YOUR OBJECTIVE:
From the listing below, output only the lines starting at the line that has "side table: present [279,330,368,465]" and ending at the line that has "kettle: none [1498,601,1734,849]", exactly as they appear, ends included.

*****

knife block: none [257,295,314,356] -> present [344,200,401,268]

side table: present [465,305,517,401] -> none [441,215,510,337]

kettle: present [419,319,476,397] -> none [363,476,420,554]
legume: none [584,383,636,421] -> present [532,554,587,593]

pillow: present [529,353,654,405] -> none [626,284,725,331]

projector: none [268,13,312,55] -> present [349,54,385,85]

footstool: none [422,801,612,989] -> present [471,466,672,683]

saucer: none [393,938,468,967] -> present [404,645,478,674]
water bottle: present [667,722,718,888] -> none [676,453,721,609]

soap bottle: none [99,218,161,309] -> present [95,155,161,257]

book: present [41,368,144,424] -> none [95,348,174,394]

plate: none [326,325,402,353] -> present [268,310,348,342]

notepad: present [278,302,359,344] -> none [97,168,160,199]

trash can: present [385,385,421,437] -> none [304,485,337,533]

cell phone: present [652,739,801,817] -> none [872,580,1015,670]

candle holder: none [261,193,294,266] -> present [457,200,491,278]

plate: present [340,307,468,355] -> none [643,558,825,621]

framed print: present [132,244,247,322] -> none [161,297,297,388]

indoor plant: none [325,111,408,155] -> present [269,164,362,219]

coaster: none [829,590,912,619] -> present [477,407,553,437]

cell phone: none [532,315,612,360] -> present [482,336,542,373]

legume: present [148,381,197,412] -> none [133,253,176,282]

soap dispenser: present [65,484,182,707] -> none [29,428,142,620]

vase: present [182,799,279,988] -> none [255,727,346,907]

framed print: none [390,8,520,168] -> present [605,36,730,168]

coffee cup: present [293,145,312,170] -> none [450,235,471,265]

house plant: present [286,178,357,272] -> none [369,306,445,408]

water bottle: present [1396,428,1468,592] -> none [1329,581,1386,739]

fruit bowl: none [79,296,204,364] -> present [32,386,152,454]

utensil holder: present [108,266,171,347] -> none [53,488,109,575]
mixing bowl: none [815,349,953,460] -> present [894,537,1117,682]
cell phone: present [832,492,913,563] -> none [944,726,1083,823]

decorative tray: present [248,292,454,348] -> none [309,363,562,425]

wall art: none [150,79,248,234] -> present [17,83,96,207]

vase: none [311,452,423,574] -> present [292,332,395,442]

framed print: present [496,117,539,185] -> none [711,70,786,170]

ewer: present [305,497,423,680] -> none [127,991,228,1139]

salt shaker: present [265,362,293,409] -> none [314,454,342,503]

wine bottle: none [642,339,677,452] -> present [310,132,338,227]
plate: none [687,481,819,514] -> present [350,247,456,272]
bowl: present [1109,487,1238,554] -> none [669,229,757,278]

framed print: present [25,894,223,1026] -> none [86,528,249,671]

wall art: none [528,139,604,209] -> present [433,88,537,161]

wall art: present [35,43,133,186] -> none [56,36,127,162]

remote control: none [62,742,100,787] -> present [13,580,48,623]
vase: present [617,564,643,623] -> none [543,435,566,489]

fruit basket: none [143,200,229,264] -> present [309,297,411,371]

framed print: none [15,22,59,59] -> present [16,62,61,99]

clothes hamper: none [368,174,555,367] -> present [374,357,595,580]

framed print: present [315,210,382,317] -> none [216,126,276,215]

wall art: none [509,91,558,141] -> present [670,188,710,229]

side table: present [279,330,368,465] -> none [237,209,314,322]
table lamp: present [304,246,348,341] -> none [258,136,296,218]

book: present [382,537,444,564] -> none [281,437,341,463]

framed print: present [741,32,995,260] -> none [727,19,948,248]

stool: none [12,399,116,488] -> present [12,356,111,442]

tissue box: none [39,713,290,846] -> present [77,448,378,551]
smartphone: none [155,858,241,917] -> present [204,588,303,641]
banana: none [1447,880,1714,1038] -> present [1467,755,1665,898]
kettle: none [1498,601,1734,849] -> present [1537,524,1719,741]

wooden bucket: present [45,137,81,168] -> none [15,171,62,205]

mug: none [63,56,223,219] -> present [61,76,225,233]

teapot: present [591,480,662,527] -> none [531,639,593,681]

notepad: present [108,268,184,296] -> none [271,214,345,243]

*****

ANSWER SPACE:
side table: present [279,330,368,465] -> none [237,209,314,322]
table lamp: present [304,246,348,341] -> none [258,136,296,218]

book: present [382,537,444,564] -> none [281,437,341,463]

framed print: present [741,32,995,260] -> none [727,19,948,248]

stool: none [12,399,116,488] -> present [12,356,111,442]

tissue box: none [39,713,290,846] -> present [77,448,378,551]
smartphone: none [155,858,241,917] -> present [204,588,303,641]
banana: none [1447,880,1714,1038] -> present [1467,755,1665,898]
kettle: none [1498,601,1734,849] -> present [1537,524,1719,741]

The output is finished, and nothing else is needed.